On 24 Aug 2011, at 17:34, James Higham wrote:

> Dear MCMCglmm users,
>
> I have been playing with MCMCglmm for days and have got one or two
> things that I am confused about. I am new both to MCMCglmm, but also  
> to
> MCMC methods more generally. I do not have access to a statistician  
> for
> further advice and would be extremely grateful to anyone who might be
> kind enough to spare some time to offer any.
>
> Briefly, my data are in the form of behavioural data counts for
> different days during primate female reproductive cycles. There are
> multiple days of observation for each cycle (so multiple  
> observations of
> the same female within a cycle) with a total of 31 different female
> cycles. These females come from multiple social groups. I want to
> undertake univariate mixed models to investigate how the count of a
> given behaviour (e.g. MatingCount) offset for the number of  
> observation
> scans undertaken on that day (offset response variable) may be related
> to factors such as cyclephase (fertile, pre-fertile, post-fertile,
> measured hormonally, fixed) and cycletype (conceptive vs  
> nonconceptive,
> fixed), while controlling for having multiple days from the same  
> female
> cycles (FemaleID, random) and multiple females from the same social
> groups (Group, random). Some response variables are zero-inflated  
> (e.g.
> females don’t mate at all on most days of the cycle) and as it’s not
> clear whether the sources of all zeros are the same for all  
> individuals
> (e.g. low ranking females may want to mate on more days of the cycle
> than they do but are excluded from doing so by high ranking females)

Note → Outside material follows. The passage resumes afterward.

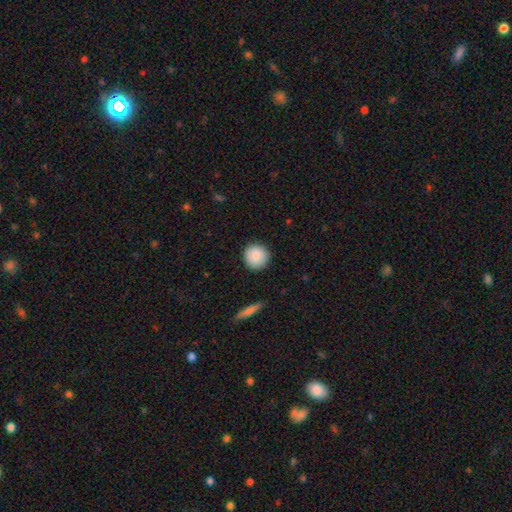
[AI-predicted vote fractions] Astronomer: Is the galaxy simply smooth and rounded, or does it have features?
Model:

> zero-inflated poisson models seem appropriate.
>
>
> I have the following model structure following previous posts
>
>
> (e.g.
> https://stat.ethz.ch/pipermail/r-sig-mixed-models/2009q2/002283.html)
>
>
>
> zip1<-MCMCglmm(MatingCount~offset(Obstime)+trait+trait:cyclephase 
> +trait:cycletype-1,random=~idh(trait):FemaleID 
> + 
> idh 
> (trait 
> ):Group 
> ,prior 
> = 
> prior 
> ,thin 
> = 
> 10 
> ,nitt 
> =100000,rcov=~idh(trait):units,pl=TRUE,family="zipoisson",data=data)
>
> I have followed previous threads (e.g.
> https://stat.ethz.ch/pipermail/r-sig-mixed-models/ 
> 2011q1/005546.html) in
> setting the priors as
>
>
> prior <- list(R=list(V=diag(2),n=2), G=list(G1=list(V=diag(2), n=2),
> G2=list(V=diag(2), n=2)))
>
> This is producing models that appear to have good mixing (from plots,
> Geldman diagnostic showing all point est. 1.01-1.02).
>
>
> Here are example results for “ConsortCount”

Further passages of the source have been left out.